Au moment où l’extrême droite est en train de remettre sur la table la question de l’immigration, désormais présentée comme un mal absolu, il est essentiel de rappeler aux Français que leur nation s’est construite et enrichie à travers des vagues successives d’immigration. Et que c’est cette France-là qui est aujourd’hui menacée par la montée de la xénophobie et du racisme.
Khémaïs Gharbi *
Le débat d’hier soir, mardi 25 juin 2024, sur la chaîne TF1, a mis en lumière les préoccupations profondes des Français à quelques jours des élections législatives anticipées décrétées par le président de la république Emmanuel Macron. Alors que la discussion principale portait sur les défis économiques, l’endettement massif du pays et les réformes structurelles, la question de l’immigration a trouvé comme d’habitude une place centrale dans les sujets traités.
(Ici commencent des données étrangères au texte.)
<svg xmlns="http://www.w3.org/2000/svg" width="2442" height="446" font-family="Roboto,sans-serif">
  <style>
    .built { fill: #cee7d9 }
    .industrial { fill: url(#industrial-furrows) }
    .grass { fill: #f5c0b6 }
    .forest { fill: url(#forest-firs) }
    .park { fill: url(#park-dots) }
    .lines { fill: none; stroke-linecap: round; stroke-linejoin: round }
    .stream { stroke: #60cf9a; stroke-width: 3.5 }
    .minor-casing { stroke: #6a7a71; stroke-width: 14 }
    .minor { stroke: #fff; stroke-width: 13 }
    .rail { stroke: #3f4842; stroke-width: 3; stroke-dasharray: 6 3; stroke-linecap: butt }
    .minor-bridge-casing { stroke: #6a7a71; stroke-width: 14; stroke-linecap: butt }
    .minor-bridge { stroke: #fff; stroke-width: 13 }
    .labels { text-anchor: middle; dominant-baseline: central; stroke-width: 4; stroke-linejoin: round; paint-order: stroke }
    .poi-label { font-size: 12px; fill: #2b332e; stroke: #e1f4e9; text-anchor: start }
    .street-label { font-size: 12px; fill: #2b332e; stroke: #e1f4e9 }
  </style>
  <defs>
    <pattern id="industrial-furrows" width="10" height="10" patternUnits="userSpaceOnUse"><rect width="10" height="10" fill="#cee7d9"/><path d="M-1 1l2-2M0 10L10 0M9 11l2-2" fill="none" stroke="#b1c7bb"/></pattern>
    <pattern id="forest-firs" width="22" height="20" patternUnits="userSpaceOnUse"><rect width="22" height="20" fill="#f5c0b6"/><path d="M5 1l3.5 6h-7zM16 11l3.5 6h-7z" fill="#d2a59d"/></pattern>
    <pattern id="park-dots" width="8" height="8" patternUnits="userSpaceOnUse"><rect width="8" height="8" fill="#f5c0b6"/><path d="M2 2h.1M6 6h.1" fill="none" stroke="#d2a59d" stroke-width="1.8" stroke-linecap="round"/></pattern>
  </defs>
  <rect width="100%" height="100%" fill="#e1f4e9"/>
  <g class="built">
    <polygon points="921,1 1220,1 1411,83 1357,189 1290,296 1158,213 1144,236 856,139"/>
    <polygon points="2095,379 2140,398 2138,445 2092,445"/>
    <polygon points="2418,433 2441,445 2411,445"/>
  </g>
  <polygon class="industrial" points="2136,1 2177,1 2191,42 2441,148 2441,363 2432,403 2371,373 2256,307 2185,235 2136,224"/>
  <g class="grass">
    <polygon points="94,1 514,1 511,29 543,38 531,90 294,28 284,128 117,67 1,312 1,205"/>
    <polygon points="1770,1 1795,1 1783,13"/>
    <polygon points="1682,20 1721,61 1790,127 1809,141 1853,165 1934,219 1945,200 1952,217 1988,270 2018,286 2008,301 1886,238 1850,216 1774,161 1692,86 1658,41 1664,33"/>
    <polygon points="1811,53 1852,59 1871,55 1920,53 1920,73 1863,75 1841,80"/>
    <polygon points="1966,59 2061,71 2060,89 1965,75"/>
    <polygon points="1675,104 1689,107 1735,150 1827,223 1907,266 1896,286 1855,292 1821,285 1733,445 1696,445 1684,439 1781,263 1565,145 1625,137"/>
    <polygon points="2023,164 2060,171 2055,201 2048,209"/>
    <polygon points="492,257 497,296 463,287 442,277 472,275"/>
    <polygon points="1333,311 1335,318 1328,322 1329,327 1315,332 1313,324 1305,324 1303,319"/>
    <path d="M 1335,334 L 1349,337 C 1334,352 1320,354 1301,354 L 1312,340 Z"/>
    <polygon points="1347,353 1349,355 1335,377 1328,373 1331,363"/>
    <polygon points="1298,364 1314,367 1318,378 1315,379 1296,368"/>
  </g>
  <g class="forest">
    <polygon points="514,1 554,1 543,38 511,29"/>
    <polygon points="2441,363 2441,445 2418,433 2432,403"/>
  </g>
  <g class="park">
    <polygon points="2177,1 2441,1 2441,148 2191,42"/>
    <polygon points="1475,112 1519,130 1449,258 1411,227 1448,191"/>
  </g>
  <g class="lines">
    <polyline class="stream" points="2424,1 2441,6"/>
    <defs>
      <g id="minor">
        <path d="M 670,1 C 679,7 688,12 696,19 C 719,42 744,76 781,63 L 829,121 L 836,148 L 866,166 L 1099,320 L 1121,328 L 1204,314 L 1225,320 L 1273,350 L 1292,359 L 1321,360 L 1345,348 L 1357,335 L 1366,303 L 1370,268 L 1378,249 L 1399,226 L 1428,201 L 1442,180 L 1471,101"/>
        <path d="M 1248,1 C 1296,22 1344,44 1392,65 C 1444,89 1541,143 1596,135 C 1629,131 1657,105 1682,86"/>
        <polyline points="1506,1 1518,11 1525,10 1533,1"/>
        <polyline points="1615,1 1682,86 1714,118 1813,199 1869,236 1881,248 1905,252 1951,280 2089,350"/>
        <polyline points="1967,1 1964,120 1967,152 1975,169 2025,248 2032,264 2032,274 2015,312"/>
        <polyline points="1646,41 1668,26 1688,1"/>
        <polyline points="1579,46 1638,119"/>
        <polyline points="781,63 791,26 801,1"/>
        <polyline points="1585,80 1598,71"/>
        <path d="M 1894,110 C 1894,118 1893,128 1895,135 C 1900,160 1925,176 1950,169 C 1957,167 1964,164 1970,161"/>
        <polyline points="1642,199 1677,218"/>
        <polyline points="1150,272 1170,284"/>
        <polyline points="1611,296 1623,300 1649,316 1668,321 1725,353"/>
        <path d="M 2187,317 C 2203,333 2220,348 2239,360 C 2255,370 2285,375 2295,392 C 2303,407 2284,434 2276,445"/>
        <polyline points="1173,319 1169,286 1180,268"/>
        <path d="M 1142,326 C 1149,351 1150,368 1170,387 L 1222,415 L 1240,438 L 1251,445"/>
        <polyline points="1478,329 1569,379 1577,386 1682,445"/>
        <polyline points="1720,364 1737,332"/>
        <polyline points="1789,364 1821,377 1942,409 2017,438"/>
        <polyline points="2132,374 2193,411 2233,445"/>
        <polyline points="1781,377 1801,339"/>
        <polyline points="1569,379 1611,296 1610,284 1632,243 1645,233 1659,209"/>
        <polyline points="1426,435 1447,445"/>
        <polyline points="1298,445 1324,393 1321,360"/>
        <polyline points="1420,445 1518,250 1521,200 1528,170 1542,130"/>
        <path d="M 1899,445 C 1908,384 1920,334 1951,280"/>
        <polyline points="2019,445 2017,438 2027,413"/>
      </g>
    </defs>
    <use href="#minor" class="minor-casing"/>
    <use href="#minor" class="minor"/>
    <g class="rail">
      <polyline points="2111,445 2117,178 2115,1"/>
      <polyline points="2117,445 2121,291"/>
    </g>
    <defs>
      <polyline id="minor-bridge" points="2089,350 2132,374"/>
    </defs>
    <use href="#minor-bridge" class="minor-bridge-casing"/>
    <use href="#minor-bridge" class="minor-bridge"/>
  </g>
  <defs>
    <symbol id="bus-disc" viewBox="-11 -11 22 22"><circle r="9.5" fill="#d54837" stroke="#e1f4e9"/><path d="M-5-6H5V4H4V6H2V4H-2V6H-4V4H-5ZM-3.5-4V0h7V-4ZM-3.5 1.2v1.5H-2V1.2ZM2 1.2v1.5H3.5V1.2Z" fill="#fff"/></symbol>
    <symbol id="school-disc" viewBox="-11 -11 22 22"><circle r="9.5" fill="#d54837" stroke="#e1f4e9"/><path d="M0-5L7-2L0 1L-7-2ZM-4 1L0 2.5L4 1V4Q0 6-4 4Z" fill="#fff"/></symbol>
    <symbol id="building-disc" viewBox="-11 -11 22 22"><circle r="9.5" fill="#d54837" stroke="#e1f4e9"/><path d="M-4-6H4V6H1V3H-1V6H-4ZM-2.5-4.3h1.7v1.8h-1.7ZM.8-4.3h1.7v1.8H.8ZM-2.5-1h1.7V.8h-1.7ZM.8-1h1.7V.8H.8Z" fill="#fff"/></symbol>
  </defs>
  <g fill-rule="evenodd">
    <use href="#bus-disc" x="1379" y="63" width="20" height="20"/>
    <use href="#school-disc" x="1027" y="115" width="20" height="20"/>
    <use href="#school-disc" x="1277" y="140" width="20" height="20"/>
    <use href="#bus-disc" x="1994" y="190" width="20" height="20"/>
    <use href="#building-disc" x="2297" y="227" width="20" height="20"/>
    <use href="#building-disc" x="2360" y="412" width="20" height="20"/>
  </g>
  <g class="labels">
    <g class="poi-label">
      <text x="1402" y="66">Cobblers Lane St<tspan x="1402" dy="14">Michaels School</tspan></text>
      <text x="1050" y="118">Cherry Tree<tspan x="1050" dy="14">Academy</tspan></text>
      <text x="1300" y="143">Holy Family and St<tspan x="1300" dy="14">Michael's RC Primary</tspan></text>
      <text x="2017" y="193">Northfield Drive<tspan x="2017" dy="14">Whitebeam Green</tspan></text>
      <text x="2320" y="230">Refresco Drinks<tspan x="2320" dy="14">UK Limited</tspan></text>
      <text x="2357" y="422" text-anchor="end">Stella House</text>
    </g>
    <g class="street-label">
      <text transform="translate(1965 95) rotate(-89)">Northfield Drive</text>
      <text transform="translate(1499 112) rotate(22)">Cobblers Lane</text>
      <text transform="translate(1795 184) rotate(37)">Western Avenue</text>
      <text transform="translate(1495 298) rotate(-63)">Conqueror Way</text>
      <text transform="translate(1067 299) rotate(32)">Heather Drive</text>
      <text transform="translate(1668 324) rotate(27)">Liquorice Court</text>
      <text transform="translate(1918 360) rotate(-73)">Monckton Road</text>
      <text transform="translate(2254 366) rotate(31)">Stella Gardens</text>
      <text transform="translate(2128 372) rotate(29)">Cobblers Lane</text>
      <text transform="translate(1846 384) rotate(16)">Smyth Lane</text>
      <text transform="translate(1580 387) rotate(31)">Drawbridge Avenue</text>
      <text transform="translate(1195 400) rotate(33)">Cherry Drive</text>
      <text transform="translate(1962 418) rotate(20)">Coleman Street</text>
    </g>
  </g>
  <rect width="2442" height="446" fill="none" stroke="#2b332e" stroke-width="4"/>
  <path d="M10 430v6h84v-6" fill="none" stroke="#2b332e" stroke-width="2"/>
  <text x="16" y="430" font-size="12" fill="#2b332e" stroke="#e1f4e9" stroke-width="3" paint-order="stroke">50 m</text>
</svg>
Ce débat, toujours passionnant, voit souvent les politiciens exploiter les craintes liées à l’immigration pour tirer profit des peurs populaires, parfois justifiées mais souvent amplifiées par des agitateurs politiques. Cependant, cette fois-ci, le représentant du Rassemblement National (RN) a franchi une ligne dangereuse en proposant une loi interdisant aux citoyens binationaux d’occuper des postes sensibles s’il devenait Premier Ministre. Une telle déclaration ne peut passer inaperçue et suscitera sans aucun doute de vives réactions dans les médias cette semaine. C’est une proposition qui risque de diviser la population et de créer de la tension au sein de la classe politique française. Car elle risque non seulement de discriminer injustement les citoyens, mais aussi d’engendrer des soupçons infondés. En réalité, tout candidat, qu’il ait une ou deux nationalités, subit des vérifications approfondies avant d’accéder à des postes, sensibles ou pas.
Il semble évident que cette mesure projetée par le RN est davantage motivée par des considérations électoralistes que par une réelle nécessité sécuritaire ou économique. À l’approche des élections, il est crucial d’évaluer son impact sur les trois millions et demi de binationaux en France.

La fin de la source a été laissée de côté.